Text for analysis:
I think this should be fixed because both IE and NS4.x reserve the space for a
scrollbar whether or not it's the actual scrollbar or just the scrollbar area. 
In both cases the scrollbar area is seperate from the content area, as it should
be.  The scrollbar is a window control and should not be intermixed in with the
content area.  They sould be seperate.
My suggestion would be to copy the behavior of NS4.  Don't show the scrollbar if
it is not needed but don't let any of the page content occupy that space.  That
way the scrollbar space inherits the page background color so it's not ugly, and
the page content doesn't shift around depending on if the scrollbar's present or
not.

When using NS4 you really don't notice the space if the scrollbar's not there
but a person _will_ notice the content of a page shifting between scrollbar and
no scrollbar.  Especially since mozilla has supirior rendering to where the page
doesn't even appear to reload when switching pages, the content just changes
instantly.  So you notice that page shift.
Here, as I understand it, is the problem...

It is desired by a significant number of authors and users to have a situation where

 * The vertical scrollbar is present, but disabled until scrolling is required.
This prevents Unsightly Reflow.

 * The horizontal scrollbar is completely absent until it is needed. It doesn't
cause a reflow for the horizontal scrollbar to pop in, so there's no problem
with it doing so.

This is the default behavior for IE. However, AFAICT, there's *no way* to get
Mozilla to work like this. That should be fixed--with Mozilla extensions to CSS
if necessary. The default behavior of "overflow: auto" is less important than
having this functionality available *at all*.
As I see it, there are three table-based HTML page layout paradigms that we need
to concern ourselves with, regarding vertical scrollbars:

1) the centered table with width less than 100% of the browser window (the width
is usually specified absolutely in pixels)
2) the left justified table with a width equal to 100% of the browser window
3) the left justified table with a width equal to 100% of the browser window,
containing centered elements (that should not shift between similar pages of
varying lengths).

For each of the three layout paradigms above, a *different* vertical scrollbar
behavior is called for---and after reading the previous posts on this topic, I
have a feeling that most web designers may not agree on which vertical scrollbar
behavior is optimal for each of the cases above (and all those others that exist).

Which generally means, the decision should be left up to the web-designer (and
not the web-browser), through the following extension I'd like to propose to CSS:

vertical-scrollbar: auto | always-on | always-off | reserved

  auto - this is mozilla's current behavior, the scrollbar is rendered and the
page canvas resized when the page elements are taller than the page canvas. this
would probably remain the default behavior, optimal for pages without
table-based layout, and for tables with width=100% but without centered elements
(like navigation bars/menus) that might shift when the scrollbar is rendered for
longer pages.

  always-on - this is IE's current behavior, the scrollbar is shaded inactive
when not needed and is rendered when necessary. This would probably be optimal
for page designs that have centered elements within tables that occupy 100%
width of the page canvas.

  always-off - this would supress the rendering of the scrollbar regardless of
the height of the page elements

  reserved - this is the alternative proposed by wjbell@belletc.net (and others)
where the "vertical scrollbar zone" is reserved and takes on the color/image of
the page background, preventing page designs of the centered table variety from
shifting when the scrollbar is rendered.

I believe that the overflow attribute is not appropriate for this solving this
dilemma.

(Limb landmark coordinates)
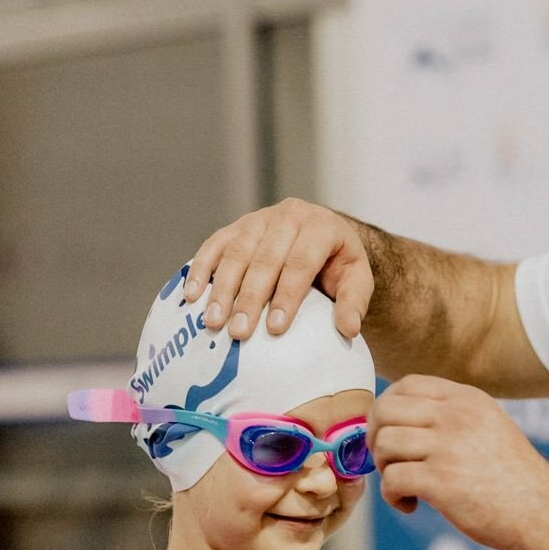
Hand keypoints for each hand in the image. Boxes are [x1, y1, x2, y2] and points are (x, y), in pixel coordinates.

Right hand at [185, 197, 376, 339]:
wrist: (322, 236)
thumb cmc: (339, 265)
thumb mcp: (357, 279)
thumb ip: (354, 301)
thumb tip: (348, 329)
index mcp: (321, 226)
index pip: (300, 262)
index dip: (287, 295)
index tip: (276, 328)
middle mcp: (288, 217)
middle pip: (264, 258)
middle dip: (249, 298)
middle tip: (238, 332)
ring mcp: (258, 219)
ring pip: (236, 252)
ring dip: (221, 289)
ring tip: (213, 322)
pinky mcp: (236, 227)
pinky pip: (213, 246)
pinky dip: (200, 270)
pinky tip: (191, 296)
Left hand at [369, 375, 548, 549]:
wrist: (544, 513)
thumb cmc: (515, 478)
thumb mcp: (490, 426)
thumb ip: (452, 416)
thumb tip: (401, 421)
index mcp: (467, 399)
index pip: (405, 384)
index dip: (386, 409)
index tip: (392, 434)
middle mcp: (456, 416)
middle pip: (385, 410)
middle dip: (376, 438)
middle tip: (391, 462)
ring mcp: (447, 447)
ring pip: (384, 444)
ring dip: (385, 469)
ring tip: (406, 486)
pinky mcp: (441, 482)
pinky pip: (391, 480)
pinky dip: (392, 496)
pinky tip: (412, 505)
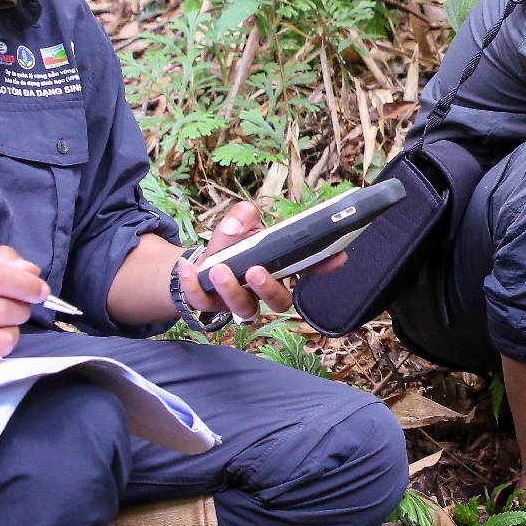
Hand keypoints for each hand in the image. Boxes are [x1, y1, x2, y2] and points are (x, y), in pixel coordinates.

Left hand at [176, 200, 346, 322]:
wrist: (198, 266)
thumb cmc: (231, 246)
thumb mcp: (240, 224)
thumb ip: (243, 216)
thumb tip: (241, 219)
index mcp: (278, 268)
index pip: (307, 268)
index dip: (325, 265)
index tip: (338, 256)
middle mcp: (262, 291)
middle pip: (279, 301)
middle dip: (269, 288)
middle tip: (256, 271)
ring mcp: (237, 303)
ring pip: (243, 309)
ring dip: (230, 290)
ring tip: (217, 269)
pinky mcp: (209, 306)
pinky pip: (201, 302)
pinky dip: (192, 285)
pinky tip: (187, 267)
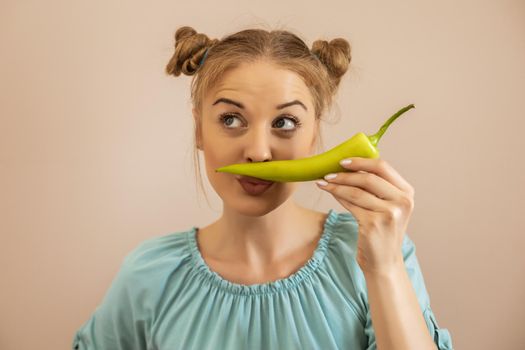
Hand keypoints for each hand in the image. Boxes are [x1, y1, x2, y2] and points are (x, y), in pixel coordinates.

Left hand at [317, 157, 414, 275]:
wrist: (383, 262)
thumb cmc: (382, 232)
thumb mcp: (388, 207)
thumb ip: (377, 188)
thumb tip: (350, 165)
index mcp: (407, 193)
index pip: (383, 167)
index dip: (361, 161)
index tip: (343, 160)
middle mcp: (402, 202)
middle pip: (369, 178)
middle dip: (345, 173)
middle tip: (328, 172)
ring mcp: (389, 214)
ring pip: (356, 191)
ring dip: (336, 185)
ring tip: (323, 181)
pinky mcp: (373, 224)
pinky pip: (351, 205)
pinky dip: (337, 196)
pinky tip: (329, 192)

Work item A: For each statement, answer yes or no on whether the scrollbar discussion supports it, and quote the words that decide it: (i) The proposed "always-on" value matches IE's current behavior. (ii) The writer considers the overflow attribute a suitable way to resolve the problem. (iii) A reflow results when the horizontal scrollbar pops in.
Work item B: Reproduce the scrollbar discussion word for word, everything from "My suggestion would" down to "that page shift.".
Rely on the scrollbar discussion alone.

Exercise result A:
(i) Yes: "always-on - this is IE's current behavior"
(ii) No: "the overflow attribute is not appropriate"
(iii) No: "It doesn't cause a reflow for the horizontal scrollbar to pop in"

Exercise result B:
My suggestion would be to copy the behavior of NS4.  Don't show the scrollbar if
it is not needed but don't let any of the page content occupy that space.  That
way the scrollbar space inherits the page background color so it's not ugly, and
the page content doesn't shift around depending on if the scrollbar's present or
not.

When using NS4 you really don't notice the space if the scrollbar's not there
but a person _will_ notice the content of a page shifting between scrollbar and
no scrollbar.  Especially since mozilla has supirior rendering to where the page
doesn't even appear to reload when switching pages, the content just changes
instantly.  So you notice that page shift.